Bynum agreed Wednesday to sign with the Cavaliers on a two-year deal worth $24 million. But that $24 million, really, is just $6 million in guaranteed money for next season. The other half of Bynum's salary next season would come if he reaches certain incentives. The Cavaliers have a club option for the second and final year of the deal.
The deal is a small gamble for the Cavs, who continue to rebuild their team in an orderly manner. They had already added first overall Draft pick Anthony Bennett, former Warriors combo guard Jarrett Jack and ex-Laker big man Earl Clark since June to a core that includes guards Kyrie Irving and Dion Waiters, forward Tristan Thompson and centers Anderson Varejao and Tyler Zeller.
Now they add Bynum, whose abilities when healthy are unquestioned. The 25-year-old center averaged 20.5 points and 11.5 rebounds in 2011-12 with the Lakers, his final season in L.A., and looked to be one of the game's best young big men.
But knee injuries have plagued Bynum throughout his career, and kept him from logging a single game with the Philadelphia 76ers last season after being part of the four-team trade that sent Dwight Howard from the Magic to the Lakers, Andre Iguodala from the Sixers to the Nuggets and several young players and Draft picks to the Orlando Magic.
Bynum, according to sources, is still not able to participate in full-court drills. But the Cavs don't need Bynum next season. They have the veteran Varejao, recovering from a blood clot that ended his season last January, and Zeller, the second-year center from North Carolina.
Bynum was impressive in interviews with all three teams. But only the Cavs were willing at the moment to go as high as $6 million guaranteed for next season.

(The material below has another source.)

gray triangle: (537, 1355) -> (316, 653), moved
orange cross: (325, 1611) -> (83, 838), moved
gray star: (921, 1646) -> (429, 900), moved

ESPN first reported Bynum's decision.
Bynum did not play a minute for the 76ers last season, as month after month passed without his being able to be cleared to resume full-court work. Every bit of progress would be followed by some kind of bad turn in his health. When his right knee started to come around in November, he began experiencing problems with his left knee.
"I had a little bit of a setback," Bynum said then. "Just working through some issues with the right knee, I kind of have a mirror thing going on with the left knee. I don't know what's going on. The doctors are saying it's a weakened cartilage state, so we kind of wait, I guess. We can't do anything. I just have to wait for the cartilage to get strong."

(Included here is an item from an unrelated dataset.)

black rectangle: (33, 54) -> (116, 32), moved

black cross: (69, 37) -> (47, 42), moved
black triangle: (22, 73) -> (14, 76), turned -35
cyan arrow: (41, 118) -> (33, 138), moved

Bynum later acknowledged he injured the left knee further after going bowling.
The 76ers went slow, but Bynum could never get over the hump. After finally being cleared to begin limited work with the rest of the team in February, he had another setback, complaining of swelling in his right knee. Eventually he had arthroscopic surgery on both knees, officially ending his 2012-13 season.
His agent said he was cleared to resume practice at the end of June, but the 76ers had moved on by then, expressing next to no interest in re-signing a player who got $16.5 million for no production.